Any agent works. target.callable accepts any agent or multi-agent system you can invoke from a Python function — frameworks (LangGraph, CrewAI, AutoGen, OpenAI Agents SDK, DSPy, LlamaIndex, …), custom orchestration, REST clients, or thin wrappers around hosted models. The recommended integration adds the central helper (from assert_ai import auto_trace; auto_trace.enable()) so the judge can score tool use and routing, not just the final response.

First run

python -m venv .venv
./.venv/Scripts/Activate.ps1
python -m pip install --upgrade pip
python -m pip install -e ".[otel,langgraph]"
Copy-Item .env.example .env
# Edit .env with credentials for your provider. The shipped configs use `azure/...` models;
# any LiteLLM provider (OpenAI, Anthropic, Bedrock, Vertex, Ollama, …) works — see https://docs.litellm.ai/docs/providers.

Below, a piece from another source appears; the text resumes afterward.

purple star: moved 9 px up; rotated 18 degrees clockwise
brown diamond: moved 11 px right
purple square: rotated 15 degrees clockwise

assert-ai run --config examples/travel_planner_langgraph/eval_config.yaml
assert-ai results status travel-planner-langgraph-v1 demo-1

Create your own config

Use assert-ai init to design an eval config interactively instead of writing YAML by hand. Pass --model with any LiteLLM model string and make sure the matching API key is in your .env:

assert-ai init --model azure/gpt-5.4-mini
# or seed from an existing example:
assert-ai init --model azure/gpt-5.4-mini --from examples/travel_planner_langgraph/eval_config.yaml

See the CLI reference for all options.

Which example to start with

Goal Example Notes
Evaluate any agent or multi-agent system (recommended) travel_planner_langgraph/eval_config.yaml Canonical example. Uses target.callable with target.trace.backend: phoenix so the judge sees tool calls and routing.
Understand framework instrumentation breadth phoenix_auto_trace/README.md Same travel-planner idea across multiple framework auto-instrumentation paths using assert_ai.auto_trace.
Run a simple hosted-model eval prompt_agents/health_assistant.yaml Most simple example: a single LLM target with a system prompt.
Evaluate a Prompt Agent with planned tools but no backend prompt_agents/health_assistant_simulated_tools.yaml Uses a fixed tool schema and simulated tool responses.
Evaluate a hosted target with Python tool functions prompt_agents/health_assistant_sandbox.yaml Requires Docker. Use when you want actual tool execution around a hosted model.
Evaluate a science research agent with real retrieval tools science_research_agent/eval_config.yaml Callable-agent example ported from Omni. Uses web_search, fetch_url, and file_search. Run python -m pip install -e ".[examples]", set TAVILY_API_KEY for web search, then assert-ai run --config examples/science_research_agent/eval_config.yaml.
See runtime + eval close the loop on a real workflow incident_triage_agent/eval_config_baseline.yaml + eval_config_naive_prompt.yaml + eval_config_guarded.yaml + eval_config_guarded_gepa.yaml Joint AgentControlSpecification + ASSERT demo. SRE incident-triage agent run across a 4-variant matrix (baseline weak prompt → naïve DO-NOT prompt → ACS gates → ACS + GEPA-optimized prompt) over a 4-axis failure-mode taxonomy to prove the runtime+eval loop and surface the security/overrefusal trade-off. See incident_triage_agent/README.md.

Layout

examples/
├── travel_planner_langgraph/   flagship callable-agent example with OTel trace capture
├── science_research_agent/     callable science research agent with real retrieval tools
├── phoenix_auto_trace/         framework instrumentation gallery
├── prompt_agents/              simple hosted-model and Prompt Agent configs
├── behavior_specs/             reusable behavior examples and references in markdown files
└── agents/                     simple tool modules and tool schemas

See behavior_specs/README.md for reusable behavior examples and references in markdown files. These were developed to be shared as high quality behavior/concept specifications that can be used with ASSERT.